Outros países que costumam liderar or rankings de qualidade de vida e igualdade de condições adotam o modelo, ou versões parecidas: Dinamarca, Noruega, França e Canadá, por exemplo.
No entanto, ninguém acredita que a social-democracia sirva para todo o mundo.
Primeiro, dizem os teóricos, é preciso lembrar que esses países já eram ricos antes de implantar o sistema. Segundo, nenhum de­­les tem o tamanho do Brasil, Es­­tados Unidos ou Índia, que poderiam ter dificuldades em copiar o sistema.

“Creio que todos gostariam que todo o mundo pudesse seguir o modelo destes países. Infeliz­­men­­te, no capitalismo é impossível que todos os países sejam como a Suécia, porque não é possível ha­­ver ricos muito ricos sem que haja pobres muito pobres, porque são estes últimos que produzem a riqueza que se concentra nas mãos dos ricos”, diz Germer.

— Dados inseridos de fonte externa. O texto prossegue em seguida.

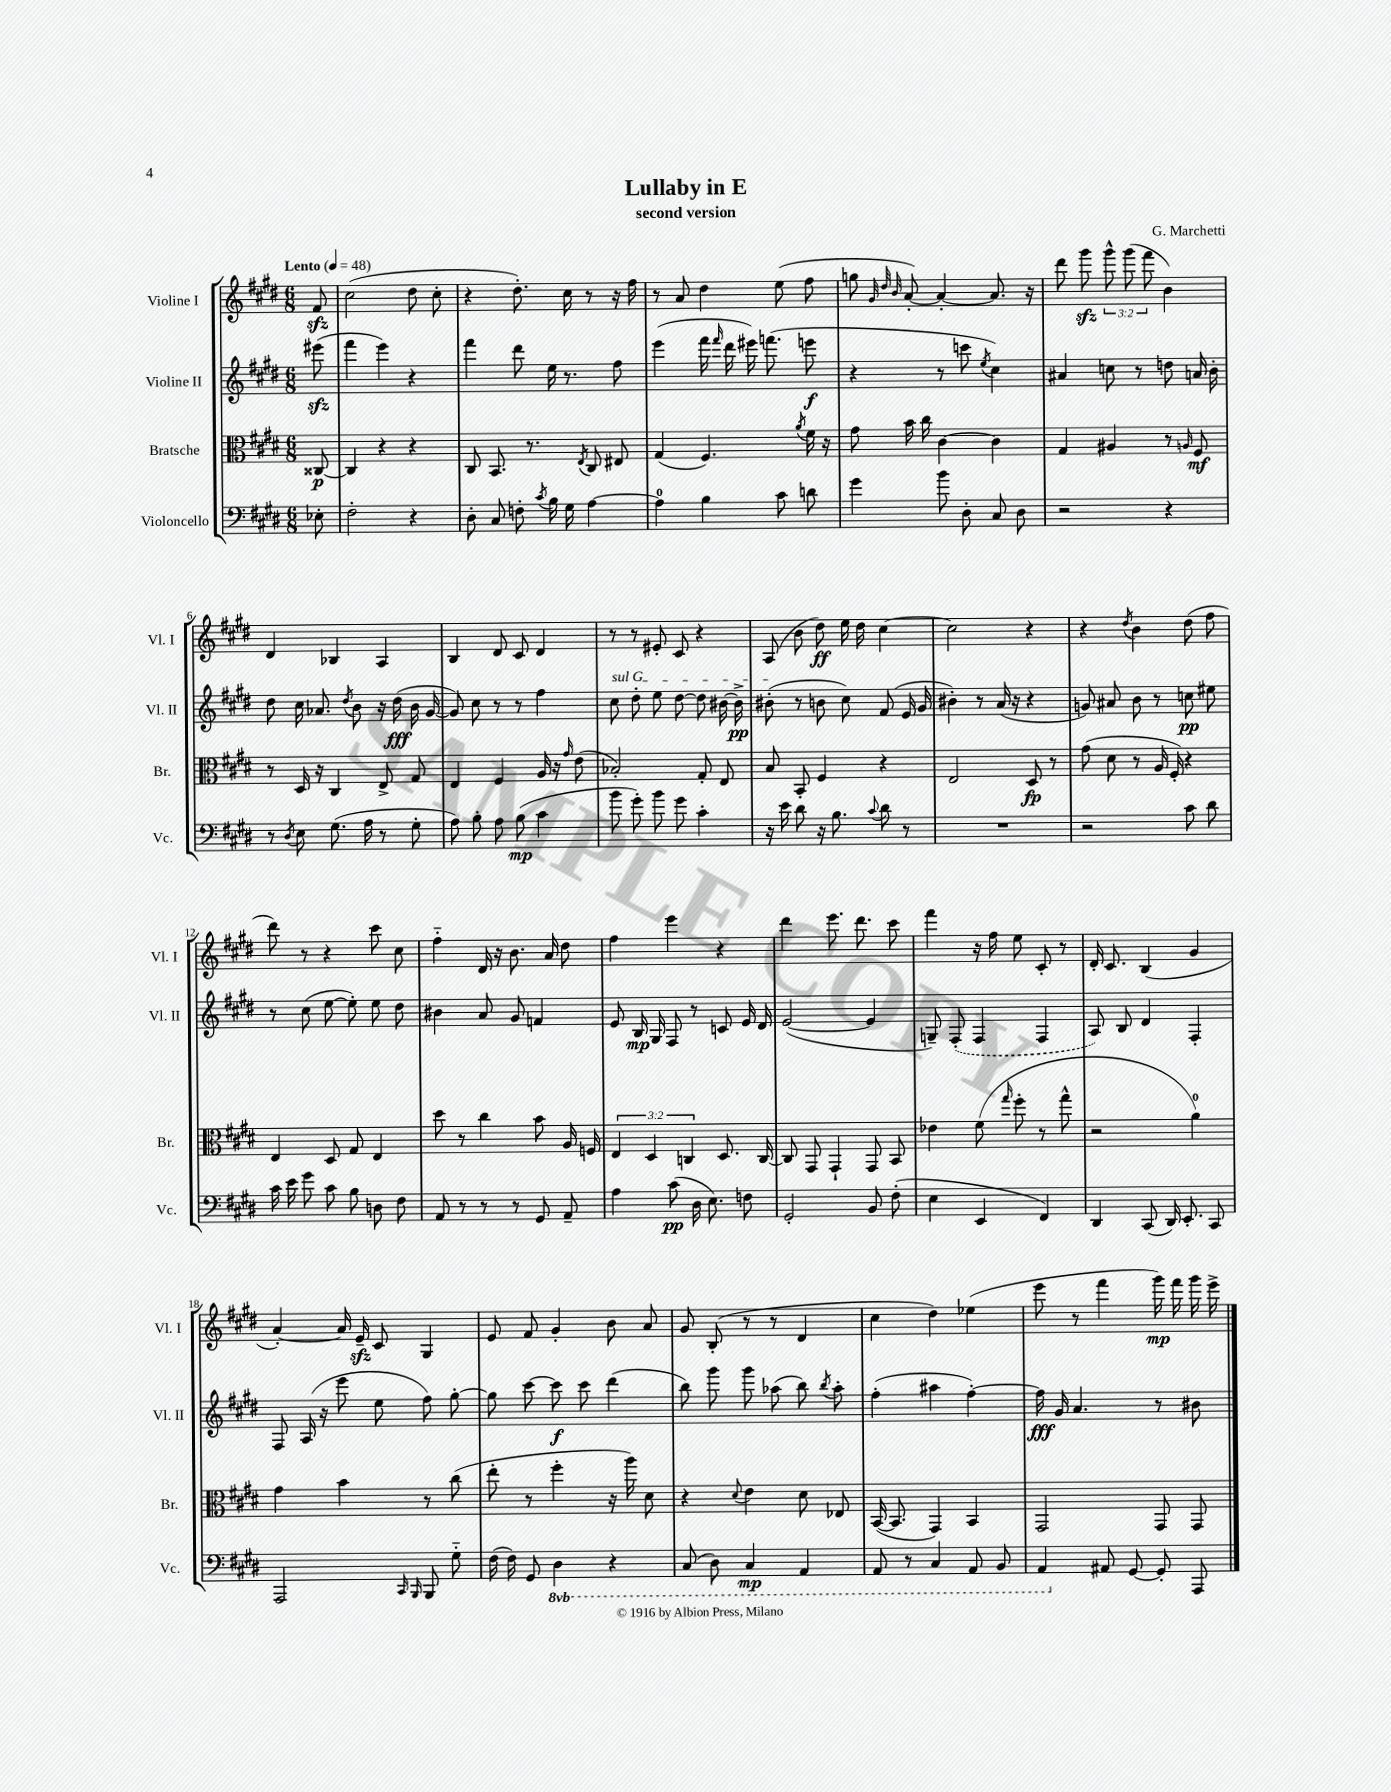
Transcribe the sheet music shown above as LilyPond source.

\header { title = "Lullaby in E" composer = "G. Marchetti" subtitle = "second version" }
<<
\new StaffGroup <<
\new Staff = "s0" \with { instrumentName = "Violine I" shortInstrumentName = "Vl. I" } {
    \clef treble \key e \major \numericTimeSignature \time 6/8 \override Staff.TupletNumber.text = #tuplet-number::calc-fraction-text \partial 8 \tempo "Lento" 4 = 48
    \autoBeamOff fis'8\sfz |
    cis''2( dis''8 cis''8-. |
    r4 dis''8.-.) cis''16 r8 r16 fis''16 |
    r8 a'8 dis''4 e''8( fis''8 |
    g''8 \grace { gis'32 dis''32 b'32 } a'8~-.) a'4~-. a'8. r16 |
    dis'''8 gis'''8\sfz \tuplet 3/2 { gis'''8-^ gis'''8( fis'''8 } b'4) |
    dis'4 bes4 a4 |
    b4 dis'8 cis'8 dis'4 |
    r8 r8 eis'8-. cis'8 r4 |
    a8( b'8 dis''8\ff) e''16 dis''16 cis''4~ |
    cis''2 r4 |
    r4 \acciaccatura { dis''8 } b'4 dis''8( fis''8 |
    dis'''8) r8 r4 cis'''8 cis''8 |
    fis''4-_ dis'16 r16 b'8. a'16 dis''8 |
    fis''4 e'''4 r4 |
    dis'''4 e'''8. dis'''8. cis'''8 |
    fis'''4 r16 fis''16 e''8 cis'8-. r8 |
    dis'16-. cis'8. b4( gis'4 |
    a'4~-.) a'16 e'16--\sfz cis'8 gis4 |
    e'8 fis'8 gis'4-. b'8 a'8 |
    gis'8 b8-.( r8 r8 dis'4 |
    cis''4 dis''4) ees''4( |
    e'''8 r8 fis'''4 gis'''16\mp) fis'''16 gis'''16 e'''16-> \bar "|." |
}
\new Staff = "s1" \with { instrumentName = "Violine II" shortInstrumentName = "Vl. II" } {
    \clef treble \key e \major \numericTimeSignature \time 6/8 \partial 8
    \autoBeamOff eis'''8\sfz( |
    fis'''4 e'''4) r4 |
    fis'''4 dis'''8 e''16 r8. fis''8 |
    e'''4( fis'''16 \grace { fis'''16 } dis'''16 eis'''16) f'''8.( e'''8\f |
    r4 r8 c'''8 \acciaccatura { e''8 } cis''4) |
    ais'4 c''8 r8 d''8 a'16 b'16-. |
    dis''8 cis''16 aes'8. \acciaccatura { dis''8 } b'8 r16 dis''16\fff( b'16 gis'16~ |
    gis'8) cis''8 r8 r8 fis''4 |
    \once \override TextSpanner.bound-details.left.text = \markup { \italic "sul G" } cis''8\startTextSpan dis''8-. e''8 dis''8~ dis''8 bis'16~ bis'16->\pp |
    bis'8-.\stopTextSpan( r8 b'8 cis''8) fis'8( e'16 gis'16 |
    bis'4-.) r8 a'16( r16 r4 |
    g'8) ais'8 b'8 r8 c''8\pp eis''8 |
    r8 cis''8( e''8~ e''8-.) e''8 dis''8 |
    bis'4 a'8 gis'8 f'4 |
    e'8 b16\mp gis16 fis8 r8 c'8 e'16 dis'16 |
    e'2~( e'4 |
    g8--) \once \slurDashed fis8-.( fis4 fis4 |
    a8) b8 dis'4 fis4-. |
    fis8 a16( r16 e'''8 e''8 fis''8) gis''8~-. |
    gis''8 cis'''8~ cis'''8\f cis'''8 dis'''4( |
    b''8) gis'''8 gis'''8 aes''8( b''8) \acciaccatura { b''8 } aes''8-. |
    fis''4-.( ais''4 fis''4~-.) |
    fis''16\fff gis'16 a'4. r8 bis'8 \bar "|." |
}
\new Staff = "s2" \with { instrumentName = "Bratsche" shortInstrumentName = "Br." } {
    \clef alto \key e \major \numericTimeSignature \time 6/8 \override Staff.TupletNumber.text = #tuplet-number::calc-fraction-text \partial 8
    \autoBeamOff cisis8~\p |
    cisis4 r4 r4 |
    cis8 b,8. r8. \acciaccatura { e8 } cis8 eis8 |
    gis4( fis4.) \acciaccatura { a'8 } fis'16 r16 |
    gis'8 b'16 cis''16 cis'4~ cis'4 |
    gis4 ais4 r8 \grace { a16 } fis8\mf |
    r8 dis16 r16 cis4 e8-> gis8 |
    e4 fis4 a16 r16 \grace { gis'16 } e'8( |
    bes2-.) gis8-. e8 |
    b8 b,8-. fis4 r4 |
    e2 dis8\fp r8 |
    gis'8( dis'8 r8 a16 fis16-.) r4 |
    e4 dis8 gis8 e4 |
    dis''8 r8 cis''4 b'8 a16 f16 |
    \tuplet 3/2 { e4 dis4 c4 } dis8. c16~ |
    c8 gis,8 gis,4-! gis,8 b,8 |
    ees'4 fis'8( \grace { gis''16 } fis''8-. r8 gis''8-^ |
    r2 a'4-0) |
    gis'4 b'4 r8 cis''8( |
    e''8-. r8 fis''4-. r16 a''16) dis'8 |
    r4 \appoggiatura { dis'8 } e'4 dis'8 ees8 |
    b,16~( b,8. gis,4) b,4 |
    gis,2 gis,8 gis,8 \bar "|." |
}
\new Staff = "s3" \with { instrumentName = "Violoncello" shortInstrumentName = "Vc." } {
    \clef bass \key e \major \numericTimeSignature \time 6/8 \set Staff.ottavationMarkups = #ottavation-simple-ordinals \partial 8
    \autoBeamOff ees8-. |
    fis2-. r4 |
    dis8-. cis8 f8-. \acciaccatura { cis'8 } b16 gis16 a4~ |
    a4-0 b4 cis'8 d'8 |
    gis'4 b'8 dis8-. cis8 dis8 |
    r2 r4 |
    r8 \acciaccatura { dis8 } e8 gis8.( a16 r8 gis8-. |
    a8) b8-. a8 b8\mp( cis'4 |
    b'8 gis'8-.) b'8 gis'8 cis'4-. |
    r16 e'16 dis'8 r16 b8. \appoggiatura { cis'8 } dis'8 r8 |
    R2. |
    r2 cis'8 dis'8 |
    cis'16 e'16 gis'8 cis'8 b8 d8 fis8 |
    a,8 r8 r8 r8 gis,8 a,8-- |
    a4 cis'8\pp( dis16 e8.) f8 |
    gis,2-. b,8 fis8-.( |
    e4 e,4 fis,4) |
    dis,4 cis,8( dis,16) e,8.-. cis,8 |
    a,,2 \grace { cis,16 b,,16 } b,,8 gis8-_ |
    fis16( fis16) gis,8 \ottava #-1 dis,4 r4 |
    cis,8( dis,8) cis,4\mp a,,4 |
    a,,8 r8 cis,4 a,,8 b,,8 |
    a,,4 \ottava #0 ais,8 gis,8~ gis,8-. a,,8 \bar "|." |
}
>>
>>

A social-democracia parece, para boa parte dos teóricos, ser a luz no fim do túnel. Liberdade, riqueza e igualdade ao mesmo tempo. Se isso será possível em algum lugar fora dos países ricos da Europa, porém, é uma resposta que ninguém ainda tem.

“Mão invisível”
Saiba mais sobre o nascimento do sistema capitalista:
Origem
Ao contrário de outros modelos, como o socialismo e o comunismo, que nasceram primeiro na cabeça de teóricos para depois serem implantados, o capitalismo surgiu sem que ninguém percebesse. No fim da Idade Média, quando as pessoas, na Europa Ocidental, deixaram o campo e passaram a viver em grandes cidades, um sistema de troca baseado na moeda passou a ser importante: cada um tinha uma profissão, e precisva de dinheiro para comprar o que as pessoas de outras áreas produziam.
Dinheiro
O sistema tem como principal característica o uso do dinheiro para produzir mais dinheiro. O capitalista é o dono do recurso. Investe-o em uma empresa ou no banco, esperando retorno financeiro. O direito à propriedade é a base de tudo. É um regime de grande liberdade econômica: permite-se a livre empresa e a livre acumulação.
Coletividade
A grande dúvida sobre o sistema sempre foi se ele seria justo. Adam Smith, o primeiro grande teórico a tentar entender o sistema, acreditava que uma “mão invisível” levaria o mercado a favorecer a coletividade. Mesmo agindo por ganância, o homem acabaria dando empregos a outros, remunerando terceiros e distribuindo riqueza.
Alternativas
No século 19, outros teóricos duvidaram disso e criaram sistemas alternativos em que a riqueza seria distribuída de maneira igualitária por intervenção de um Estado forte. Os mais famosos são o socialismo e o comunismo.
Igualdade
A ideia do que é justo também varia:
Origem
A ideia de um mundo justo sempre esteve presente no mundo, desde a Grécia antiga. O que é um mundo justo, porém, depende da concepção de cada autor. Para Marx, por exemplo, seria necessário seguir um princípio famoso: “De cada um segundo suas possibilidades; a cada um, segundo suas necessidades”.
Reflexão
No século 20, um livro causou sensação ao propor uma reflexão sobre a justiça social. John Rawls, ao escrever Uma Teoria da Justiça, afirmou que deveríamos fazer o seguinte exercício: imaginar que ainda não nascemos e que não temos a mínima ideia das condições que vamos encontrar aqui fora. Que mundo esperaríamos encontrar para nós?
Condições
Para os defensores do capitalismo, a teoria mais aceita continua sendo a de que é preciso dar condições minimamente iguais a todos de início. No decorrer da vida, no entanto, o mérito pessoal e o esforço determinariam a recompensa colhida por cada um.